Lesson #2. Aid is never simple. Even if it seems like it is or ought to be. Aid is always more complicated than you think.

So obvious it seems like it should go without saying, and yet this is the most frequently disrespected aid truism of all: Aid is never simple. Even if it seems like it is or ought to be. Aid is always more complicated than you think.

It doesn’t matter who you are, aid is always more complicated than you think. You can hold a Ph.D. from a prestigious institution and be the author of a widely acclaimed and cleverly titled book. You can be a passionate, driven member of the Diaspora with the local language plus all kinds of mad ICT and social media skillz. You can be a famous “mom blogger” with a massive following for your down-to-earth, “common sense” analysis of… pretty much anything. You can be fresh out of grad school with a head full of the latest theories and critical analyses of aid. Or you can be a professional humanitarian aid worker with decades of experience and the logo of a HRI-Affiliate on your name card.

Aid is never simple.

No matter what they may look like, the communities where we work are inherently complex and complicated places with inherently complex and complicated problems. And so the analytical processes and planning, and eventually the programming that we deliver – what we actually do – has to adequately reflect this reality. This is true whether we’re implementing long-term development programs or delivering life-saving emergency relief, yet we very rarely arrive on the scene fully appreciative of or fully prepared to deal with this complexity.

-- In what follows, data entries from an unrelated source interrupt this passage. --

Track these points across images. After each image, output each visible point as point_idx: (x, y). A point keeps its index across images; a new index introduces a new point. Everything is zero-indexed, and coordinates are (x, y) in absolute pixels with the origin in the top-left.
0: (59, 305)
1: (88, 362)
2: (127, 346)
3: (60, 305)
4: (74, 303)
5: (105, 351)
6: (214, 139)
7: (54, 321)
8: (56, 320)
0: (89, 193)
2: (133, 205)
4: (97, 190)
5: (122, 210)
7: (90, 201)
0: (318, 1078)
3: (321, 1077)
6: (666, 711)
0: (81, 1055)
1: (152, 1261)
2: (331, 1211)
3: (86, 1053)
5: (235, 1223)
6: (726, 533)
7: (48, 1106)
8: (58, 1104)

Aid is never simple. Aid is always more complicated than you think.

All this means at least two things:

1) There is no magik bullet. So stop looking for one. Because while the big, basic principles of good aid always apply, (and make no mistake, bad aid is always bad aid) when it comes to implementation at the field level, everything is context-specific. There is no slam-dunk program model o r miracle product that would, if only we could replicate or distribute it globally, permanently eradicate poverty, malnutrition and the subordination of women. The approach that works in this village does not necessarily work in the next one. The strident claims that you make about what is or is not needed here, do not necessarily hold true over there. This is not provincialism. This is the recognition of reality that no matter how well you think you understand the community and no matter how simple the issues appear, there is no substitute for following good aid program process every every every time. Cut corners on good process and aid programs fail, guaranteed.

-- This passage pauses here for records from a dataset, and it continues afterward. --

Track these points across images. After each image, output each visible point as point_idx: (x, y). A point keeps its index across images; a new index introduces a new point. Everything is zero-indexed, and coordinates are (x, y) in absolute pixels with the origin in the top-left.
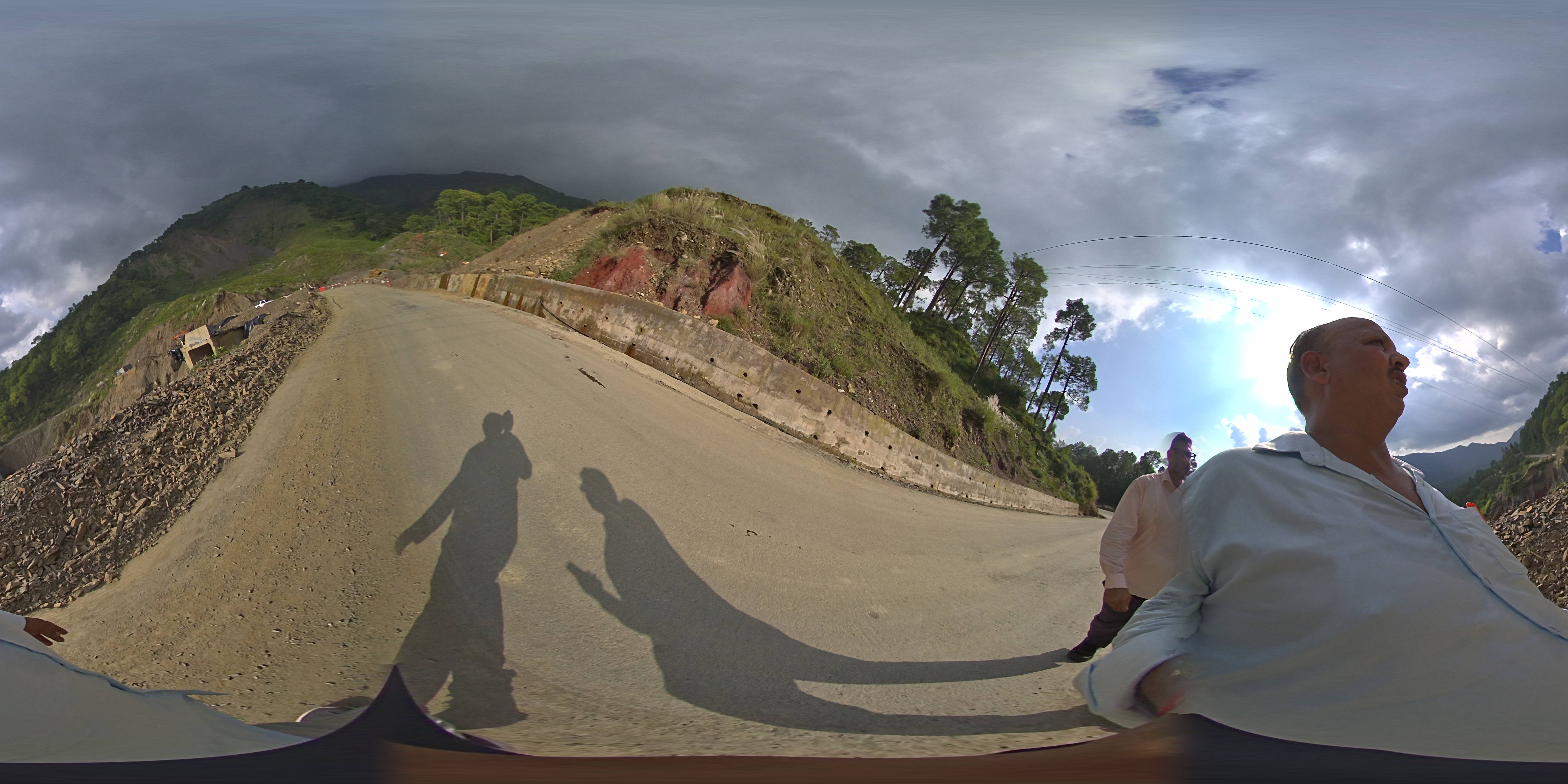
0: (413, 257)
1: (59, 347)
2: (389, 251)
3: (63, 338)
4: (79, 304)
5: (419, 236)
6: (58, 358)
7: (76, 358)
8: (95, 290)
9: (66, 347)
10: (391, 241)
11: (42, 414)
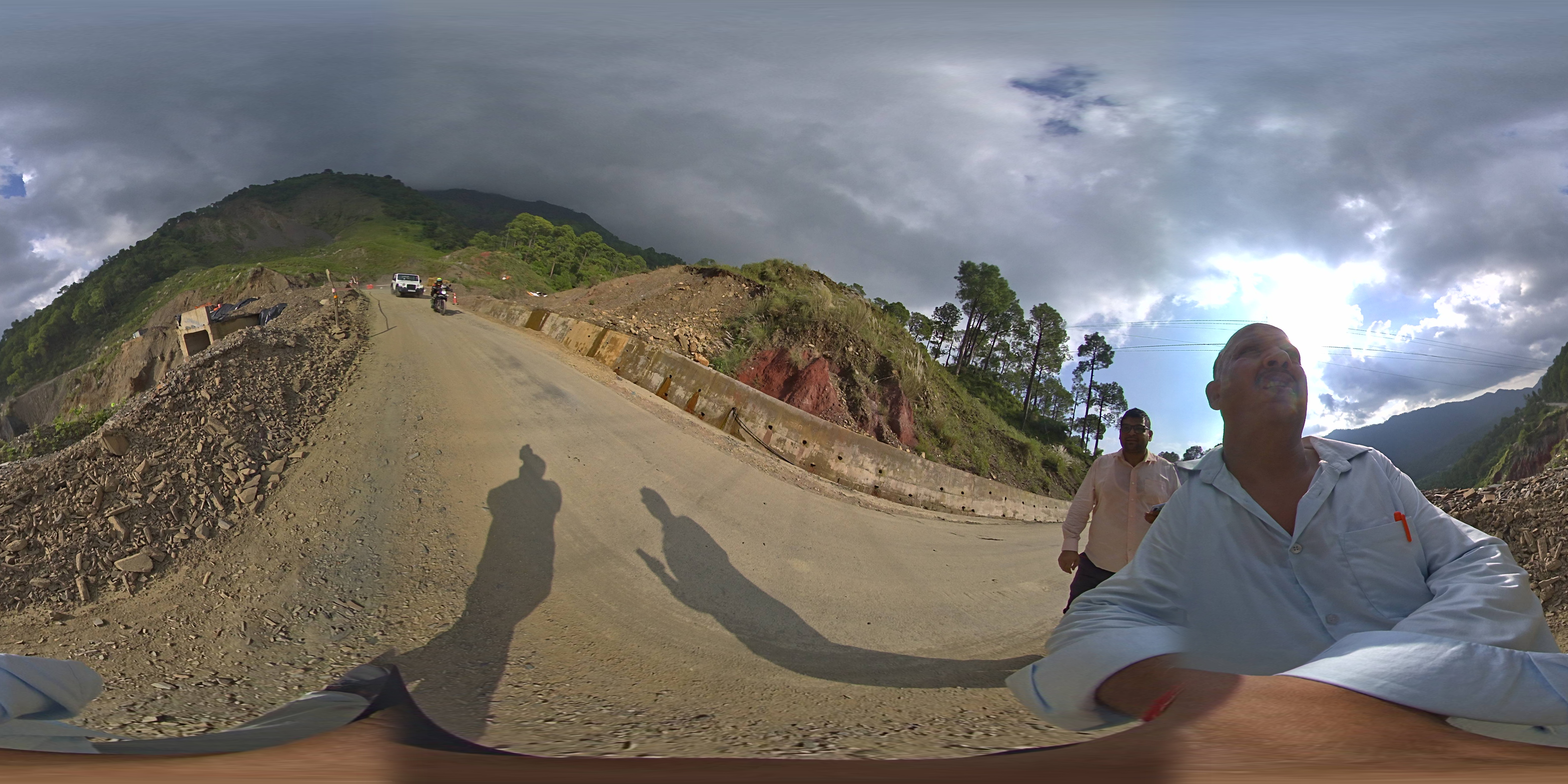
0: (475, 274)
1: (84, 299)
2: (452, 263)
3: (89, 290)
4: (115, 257)
5: (486, 254)
6: (81, 311)
7: (100, 312)
8: (134, 245)
9: (91, 300)
10: (457, 253)
11: (59, 367)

2) Dealing with complexity requires bandwidth. This is an increasingly unpopular concept in a time (now) when it’s kind of trendy to rant about the large household charities with their expats and their vehicles and their seemingly large overheads. And to be certain, there is plenty of fat that can be cut from the budgets of most, if not all of the established name-brand INGOs. But all of this as may be, it does not release anyone from the reality that dealing with complexity in the context of humanitarian aid and development requires sufficient organizational bandwidth (people, infrastructure, assets, resources…) to analyze and understand it, and then to implement appropriate programs that make an actual difference. Sounds basic. But it’s far harder than it looks. It’s also where D.I.Y. aid typically falls down. This is not elitism (even though I have exactly zero problem embracing elitism). This is recognition of the fact, again, that dealing with aid complexity requires enough organizational strength to “get” that complexity and then make something happen.